Op 25 oktober pakte Jed de telefoon om Franz te melden dat zijn schilderij af was. Al een paar maanden hadden ze elkaar weinig gezien; in tegenstelling tot wat hij vaak deed, had hij hem niet gebeld om voorbereidende studies en schetsen te laten zien. Franz van zijn kant had zich op andere tentoonstellingen gericht, die vrij goed hadden gelopen, zijn galerie genoot sinds een paar jaar enig aanzien, zijn notering steeg geleidelijk - zonder dat dat zich nog in een aanzienlijke omzet vertaalde.
Franz verscheen om zes uur 's avonds. Het doek stond midden in het atelier, gespannen op een standaardspieraam van 116 bij 89 centimeter, goed verlicht door een halogeenbak. Franz ging recht ervoor op een linnen vouwstoel zitten en keek er ongeveer tien minuten naar zonder een woord te zeggen.

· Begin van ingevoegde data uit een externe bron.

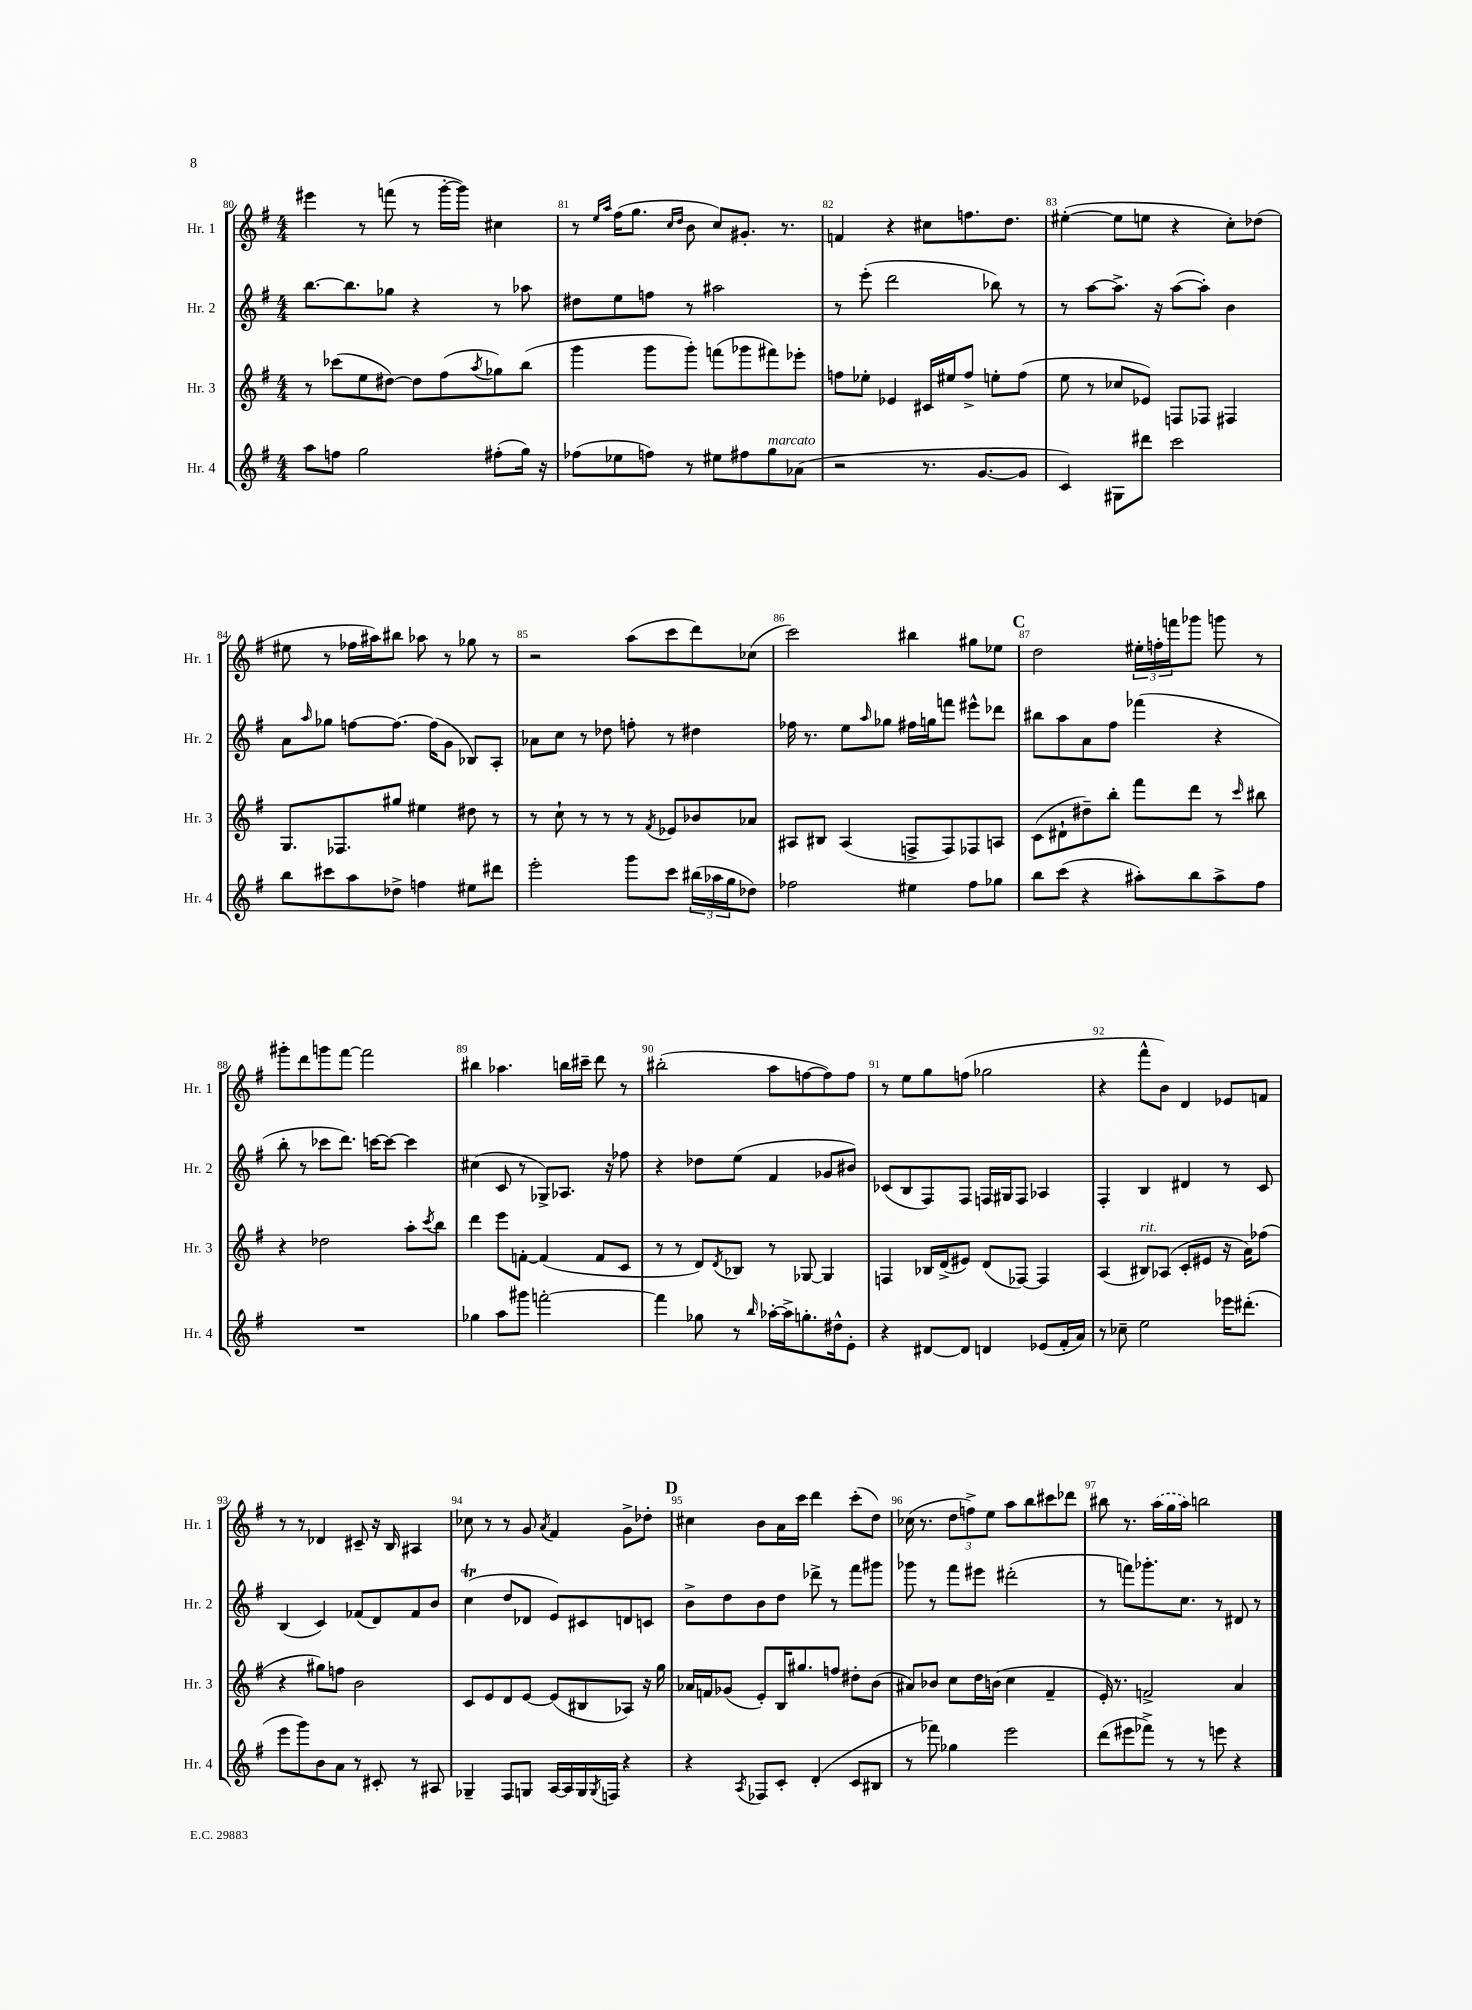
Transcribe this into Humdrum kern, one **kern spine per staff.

**kern	**kern	**kern	**kern
*part4	*part3	*part2	*part1
*staff4	*staff3	*staff2	*staff1
*I"Hr. 4	*I"Hr. 3	*I"Hr. 2	*I"Hr. 1
*I'Hr. 4	*I'Hr. 3	*I'Hr. 2	*I'Hr. 1
*clefG2	*clefG2	*clefG2	*clefG2
*k[f#]	*k[f#]	*k[f#]	*k[f#]
*M4/4	*M4/4	*M4/4	*M4/4
=80	=80	=80	=80
8aa\L	8r	[8.bb\L	4eee#X\
8ffn\J	(8ccc-X\L	.	.
.	.	8.bb\]	.
2gg\	8ee\	.	8r
.	[8dd#X\J)	8gg-X\J	(8fffn\
.	8dd#\L]	4r	8r
.	(8ff#\	.	[16ggg'\LL
.	.	.	16ggg\JJ])
.	8qaa/	.	.
(8ff#X'\L	8gg-X\)	8r	4cc#X\
16gg\Jk)	(8bb\J	8aa-X\	.
16r	.	.	.
=81	=81	=81	=81
(8ff-X\L	4ggg\	8dd#X\L	8r
.	.	.	16qqee/LL
.	.	.	16qqaa/JJ
8ee-X\	.	8ee\	(16ff#\KL
.	.	.	8.gg\J
8ffn\J)	8ggg\L	8ffn\J	.
.	.	.	16qqcc/LL
.	.	.	16qqdd/JJ
8r	8ggg'\J)	8r	8b\
8ee#X\L	(8fffn\L	2aa#X\	8cc/L)
8ff#X\	8ggg-X\	.	8.g#X'/J
!LO:TX:a:i:t=marcato	!	!	!
8gg\	8fff#X\)	.	.
.	.	.	8.r
(8a-X\J	8eee-X'\J	.	.
=82	=82	=82	=82
2r	8ffn\L	8r	4fn/
.	8ee-X'\J	(8eee'\	.
.	4e-X/	2ddd\	4r
8.r	16c#X/LL	.	8cc#X\L
.	16ee#X/J	.	.
.	8ff^/J	.	8.ffn\
[8.g/L	.	.	.
.	8een'\L	8bb-X\)	.
.	.	.	8.dd\J
8g/J]	(8ff\J	8r	.
=83	=83	=83	=83
4c/)	8ee\	8r	([4ee#X'\
.	8r	[8aa\L	.
8G#X\L	8cc-X/L	8.aa^\J]	8ee#\L]
8ddd#X\J	8e-X/J)	.	8een\J
.	.	16r	.
2ccc\	8Fn/L	([8aa\L	4r
.	8F-X/J	8aa'\J])	.
.	4F#X/	4b\	8cc'\L)
.	.	.	(8dd-X\J
!!LO:LB:g=z
=84	=84	=84	=84
8bb\L	8.G/L	8a\L	8ee#X\
.	.	16qqaa/	.
8ccc#X\	.	8gg-X\J	8r
.	8.F-X/	.	.
8aa\	.	[8ffn\L	16ff-X\LL
.	.	.	16aa#X\J)
8dd-X^\J	8gg#X/J	8.ff\J_	8bb#X\J
4ffn\	4ee#X\	.	8aa-X\
.	.	(16ff\KL]	.
.	.	8g\J	8r
8ee#X\L	8dd#X\	8B-X/L)	8gg-X\
8ddd#X\J	8r	8A'/J	8r
=85	=85	=85	=85
2eee'\	8r	8a-X\L	2r
.	8cc`\	8cc\J	.
.	8r	8r	.
.	8r	8dd-X\	.
8ggg\L	8r	8ffn'\	(8aa\L
.	8qf#/	.	.
8ccc\J	8e-X/L	8r	8ccc\
(24bb#X\LL	8b-X/	4dd#X\	8ddd\)
24aa-X\	.	.	.
24gg\J	.	.	.
8dd-X\J)	8a-X/J	.	(8cc-X\J
=86	=86	=86	=86
2ff-X\	8A#X/L	16ff-X\	2ccc\)
.	.	8.r	.
.	8B#X/J	.	.
.	(4A#/	8ee\L	.
.	.	16qqaa/	.
.	.	8gg-X\J	.
4ee#X\	8Fn^/L	16ff#X\LL	4bb#X\
.	.	16ggn\J	.
.	8F/)	8fffn\J	.
8ff-\L	8F-X/	8eee#X^^\L	8gg#X\L
8gg-X\J	8An/J	8ddd-X\J	8ee-X\J
!!LO:REH:place=s1:t=C
=87	=87	=87	=87
8bb\L	(8c\L	8bb#X\L	2dd\
(8ccc\J	8d#X`\	8aa\	.
4r	8dd#X~\)	8a\	.
.	8bb'\J	8ff#\J	.
8aa#X'\L)	8fff#\L	(4fff-X\	24ee#X'\LL
.	.	.	24ffn'\
.	.	.	24fffn\J
8bb\	8ddd\J	.	8ggg-X\J
8aa#^\	8r	4r	8gggn\
.	16qqccc/	.	.
8ff#\J	8bb#X\	.	8r
!!LO:LB:g=z
=88	=88	=88	=88
1r	4r	8bb'\	8ggg#X'\L
.	.	8r	8ddd\
.	2dd-X\	8ccc-X\L	8gggn\
.	.	8.ddd\J)	[8fff#\J
.	.	.	2fff#\]
.	.	[16cccn\KL	.
.	.	8ccc\J_	.
.	8aa'\L	4ccc\]	.
.	8qccc/	.	.
.	8bb\J	.	.
=89	=89	=89	=89
4gg-X\	4ddd\	(4cc#X\	4bb#X\
8aa\L	8eee\L	8c/	4.aa-X\
8ggg#X\J	[8fn'\J	8r	.
[2fffn'\	(4f/]	8G-X^/L)	.
.	.	8.A-X/J	16bbn\LL
.	.	.	16ccc#X~\JJ
.	8f/L	.	8ddd\
.	.	16r	.
.	8c/J	8ff-X\	8r
=90	=90	=90	=90
4fff\]	8r	4r	(2bb#X'\
.	8r	.	.
8gg-X\	8d/L)	8dd-X\L	.
.	8qd/	.	.
8r	8B-X/J	(8ee\J	.
16qqbb/	.	.	.
[16aa-X'\LL	8r	4f#/	8aa\L
16aa-^\J]	.	.	.
8.ggn'\	[8G-X/	.	[8ffn\
.	4G-/]	8g-X/L	8ff\])
16dd#X^^\k	.	.	.
8e'\J	.	8b#X/J)	8ff\J
=91	=91	=91	=91
4r	4Fn/	(8c-X/L	8r
.	.	8B/	8ee\L
[8d#X/L	16B-X/LL	8F#/)	8gg\
.	(16d^/J	.	.
8d#/J]	8e#X/J)	8F#/J	(8ffn\J
4dn/	(8d/L	16Fn/LL	2gg-X\
.	.	16G#X/J	.
.	[8F-X/J)	8F/J	.
(8e-X/L	4F-/]	4A-X/	.
16f#'/L	.	.	.
16a/JJ)	.	.	.
=92	=92	=92	=92
8r	(4A/	4F#'/	4r
8cc-X~\	.	.	.
!	!LO:TX:a:i:t=rit.	!	!
2ee\	8B#X/L)	4B/	8fff#^^\L
.	(8A-X/J	.	8b\J)
.	8c'/L	4d#X/	4d/
.	8e#X/J	.	.
16eee-X\KL	16r	8r	8e-X/L
(8.ddd#X'\J	16a\KL)	.	.
.	(8ff-X\J	8c/	8fn/J
!!LO:LB:g=z
=93	=93	=93	=93
8eee\L	4r	(4B/	8r
8ggg\)	.	.	8r
8b\	8gg#X\L)	4c/)	4d-X/
8a\J	8ffn\J	.	.
8r	2b\	(8f-X/L	8c#X~/
8c#X'/	.	8d/)	16r
.	.	.	16B/
8r	.	8f-/	4A#X/
8A#X/	.	8b/J	.
=94	=94	=94	=94
4G-X~/	8c/L	(4ccT\	8cc-X\
.	8e/	.	8r
8F#/L	8d/	8dd/L	8r
8Gn/J	[8e/J	8d-X/J	8g/
.	.	.	8qa/
[16A/LL	(8e/L]	8e/L)	4f#/
16A/]	.	.	.
16G/	8B#X/	8c#X/	.
8qG/	.	.	.
16Fn/JJ	.	.	.
4r	8A-X/J)	8dn/	8g^\L
.	16r	8cn/J	8dd-X'\J
.	16gg\	.	.
!!LO:REH:place=s1:t=D
=95	=95	=95	=95
4r	16a-X/LL	8b^\L	4cc#X\
.	16fn/J	.	.
.	(8g-X/J	8dd\	.
8qA/	.	.	.
8F-X/L	8e'/L)	8b\	8b\L
8c'/J	16B/K	8dd\J	16a\L
.	8.gg#X/	.	16ccc\JJ
(4d'/	.	8ddd-X^\	4ddd\
.	8ffn/J	8r	.
8c/L	8dd#X'\L	8fff#\L	(8ccc'\L
8B#X/J	(8b\J	8ggg#X\J	8dd\J)
=96	=96	=96	=96
8r	8a#X/L)	8ggg-X\	(16cc-X\
.	.	.	8.r
8fff-X\)	8b-X/J	8r	.
4gg-X\	8cc\L	8fff#\L	12dd\L
.	.	.	12ffn^\)
.	16dd\L	8eee#X\J	.
.	.	.	12ee\J
.	(16bn\JJ	.	.
2eee\	4cc\	(2ddd#X'\	8aa\L
.	.	.	8bb\
.	4f#~/	.	8ccc#X\
.	.	.	8ddd-X\J
=97	=97	=97	=97
(8ddd\L	16e'/)	8r	8bb#X\
.	8.r	.	.
8eee#X\	.	8fffn\L)	8.r
8fff-X^\J)	2fn^/	8.ggg-X'\	.
.	.	.	(16aa\LL
8r	.	.	16gg\
.	.	8.cc\J	16aa\JJ)
8r	.	.	2bbn\
8eeen\	.	8r	.
4r	4a/	8d#X/	.
.	.	8r	.
==	==	==	==
*-	*-	*-	*-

'Goed...' erkende hij ten slotte. 'Je bent af en toe een ramp, maar je bent een goeie kunstenaar. Ik moet toegeven dat dit de moeite van het wachten waard was. Het is een goed schilderij; een heel goed schilderij zelfs. Weet je zeker dat je het hem cadeau wilt doen?'
'Ik heb het beloofd.'
'En de tekst, komt die binnenkort?'
'Voor het eind van de maand.'
'Maar hebben jullie contact, of niet?'
'Niet echt. Hij heeft me in augustus alleen een mail gestuurd om te zeggen dat hij weer in Frankrijk is komen wonen, dat hij het huis in de Loiret heeft kunnen kopen waar hij zijn kinderjaren heeft doorgebracht. Maar hij schreef ook dat dat er niets aan veranderde, dat ik de tekst eind oktober zou hebben. Ik heb er alle vertrouwen in.'
Inderdaad ontving Jed op 31 oktober 's ochtends een mail met een tekst zonder titel van een vijftigtal pagina's, die hij onmiddellijk doorstuurde aan Marylin en Franz, toch wel een beetje bezorgd: was het niet te lang? Zij stelde hem meteen gerust: integendeel, zei ze, het was altijd beter om 'volume te hebben'.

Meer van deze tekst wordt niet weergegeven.